The Israeli army arrests Palestinian terror suspects every day – mostly for throwing stones or firebombs. The Palestinian Authority has imprisoned dozens of Hamas militants in the West Bank. The joint effort has resulted in foiling Hamas’ isolated attempts to carry out major attacks.

The vacuum has been filled by lone militants and local terror cells that are usually not associated with any known organization. In view of the difficulty of recruiting organized cells for suicide or shooting attacks, most of the terror activity consists of isolated stabbing or car ramming incidents that don’t require weapons purchases or prolonged preparations.

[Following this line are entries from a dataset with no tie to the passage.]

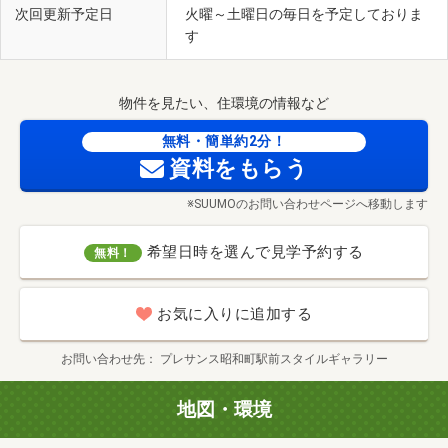
次回更新予定日
火曜～土曜日の毎日を予定しておりま
す
物件を見たい、住環境の情報など
無料・簡単約2分！
資料をもらう
※SUUMOのお問い合わせページへ移動します
希望日時を選んで見学予約する
無料！
お気に入りに追加する
お問い合わせ先
プレサンス昭和町駅前スタイルギャラリー
地図・環境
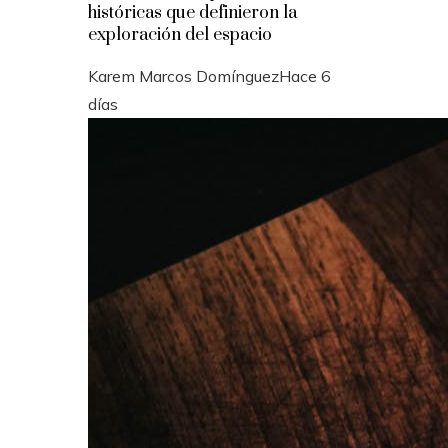
históricas que definieron la
exploración del espacio
Karem Marcos Domínguez
Hace 6
días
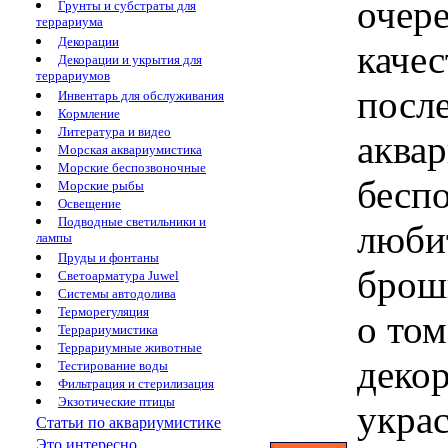
очер
Грунты и субстраты для
террариума
Декорации
качес
Декорации и укрытия для
террариумов
посл
Инвентарь для обслуживания
Кормление
Литература и видео
аква
Морская аквариумистика
Морские беспозвоночные
бесп
Морские рыбы
Освещение
Подводные светильники и
любит
лампы
Пруды и фонтаны
брош
Светоарматура Juwel
Системы автодолива
Терморегуляция
о том
Террариумистика
Террариумные животные
деко
Тестирование воды
Фильтрация и стерилизация
Экзотические птицы
украс
Статьи по аквариумистике
Это интересно...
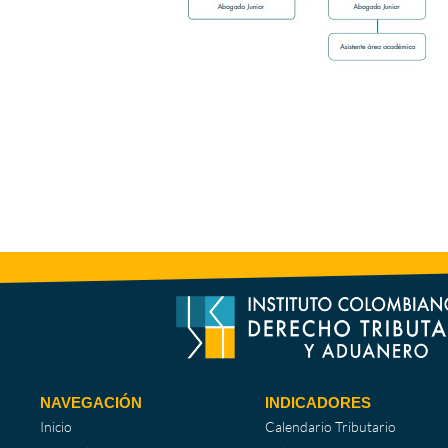
NAVEGACIÓN
INDICADORES
Inicio
Calendario Tributario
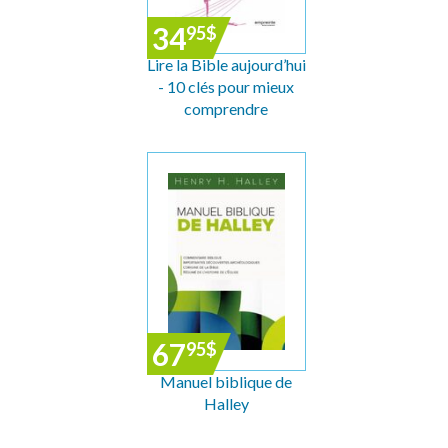
34
95
$
Lire la Bible aujourd’hui
- 10 clés pour mieux
comprendre
67
95
$
Manuel biblique de
Halley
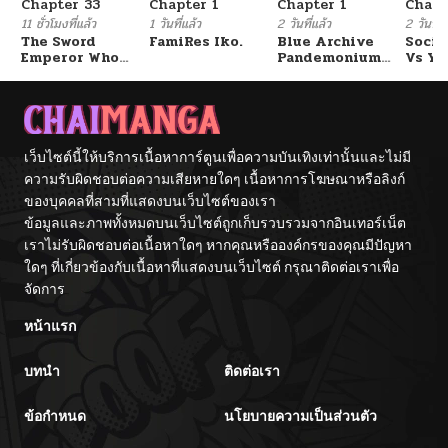
Chapter 33
Chapter 1
Chapter 1
Chapt
11 ชั่วโมงที่แล้ว
1 วันที่แล้ว
2 วันที่แล้ว
2 วันที่แ
The Sword
FamiRes Iko.
Blue Archive
Socia
Emperor Who
Pandemonium
Vs Yu
Surpasses His
Vacation By
Previous Life
Hayashiya
จักรพรรดิเทพดาบ
ผงาดเหนือชาติภพ
เว็บไซต์นี้ให้บริการเนื้อหาการ์ตูนเพื่อความบันเทิงเท่านั้นและไม่มี
ความรับผิดชอบต่อความเสียหายใดๆ เนื้อหาการโฆษณาหรือลิงก์
ของบุคคลที่สามที่แสดงบนเว็บไซต์ของเรา
ข้อมูลและภาพทั้งหมดบนเว็บไซต์ถูกเก็บรวบรวมจากอินเทอร์เน็ต
เราไม่รับผิดชอบต่อเนื้อหาใดๆ หากคุณหรือองค์กรของคุณมีปัญหา
ใดๆ ที่เกี่ยวข้องกับเนื้อหาที่แสดงบนเว็บไซต์ กรุณาติดต่อเราเพื่อ
จัดการ
หน้าแรก
บทนำ
ติดต่อเรา
ข้อกำหนด
นโยบายความเป็นส่วนตัว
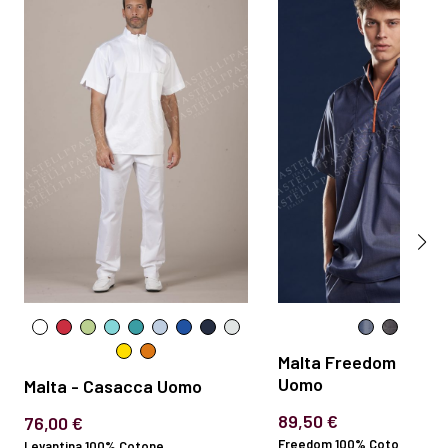
Malta Freedom - Cas
Uomo
Malta - Casacca Uomo
89,50 €
76,00 €
Freedom 100% Cotone 130 gr
Levantina 100% Cotone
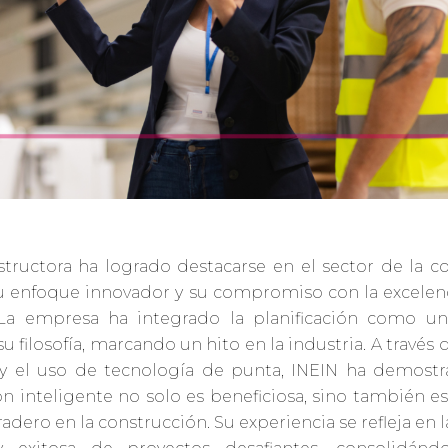
tructora ha logrado destacarse en el sector de la c
su enfoque innovador y su compromiso con la excelen
 La empresa ha integrado la planificación como u
su filosofía, marcando un hito en la industria. A través 
 y el uso de tecnología de punta, INEIN ha demostr
ión inteligente no solo es beneficiosa, sino también es
radero en la construcción. Su experiencia se refleja en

On Wednesday Border Police officers killed a Palestinian from East Jerusalem’s Jabal Mukkaber neighborhood, after he ran over and injured three police officers in the city’s A-Tur neighborhood. A few days earlier an Israeli was stabbed in the Mishor Adumim industrial area and four youths were injured in a car ramming attack in Gush Etzion.

Palestinians who rammed Israelis with cars have testified in their interrogation that they did so at the spur of the moment, without preparation or out of ideological conviction.

Similar attacks have taken place throughout the past year, culminating in October-November, following a wave of provocative visits to theTemple Mount by rightist MKs.

After the string of attacks the prime minister stopped the MKs from going to the Temple Mount and hundreds of policemen were deployed in the streets. Jerusalem calmed down almost immediately. But if a more serious attack takes place, it could have wide repercussions.